• [DATA]
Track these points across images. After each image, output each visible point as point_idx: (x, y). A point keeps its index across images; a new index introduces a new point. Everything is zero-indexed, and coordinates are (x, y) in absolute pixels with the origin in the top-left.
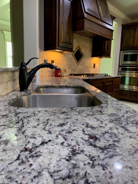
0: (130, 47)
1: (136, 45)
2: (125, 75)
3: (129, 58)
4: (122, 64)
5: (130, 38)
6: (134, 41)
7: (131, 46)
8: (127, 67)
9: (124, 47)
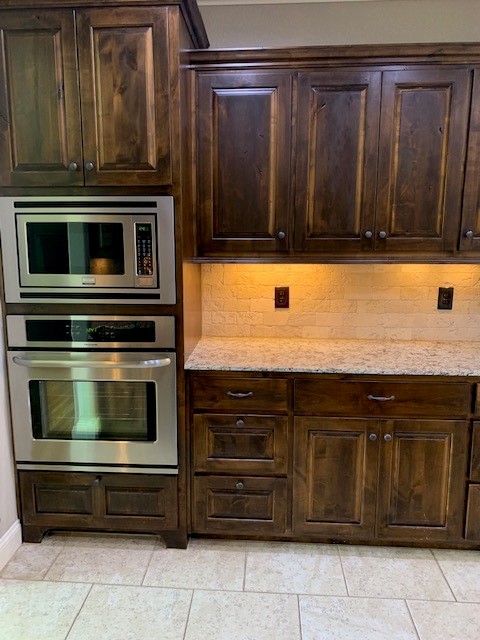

• [WORK INSTRUCTION] Rewrite all the entries above with "top-left" replaced by "upper-left" and everything else left the same. Leave the pictures out.

• [WRITTEN RESPONSE]
Track these points across images. After each image, output each visible point as point_idx: (x, y). A point keeps its index across images; a new index introduces a new point. Everything is zero-indexed, and coordinates are (x, y) in absolute pixels with the origin in the upper-left.
0: (130, 47)
1: (136, 45)
2: (125, 75)
3: (129, 58)
4: (122, 64)
5: (130, 38)
6: (134, 41)
7: (131, 46)
8: (127, 67)
9: (124, 47)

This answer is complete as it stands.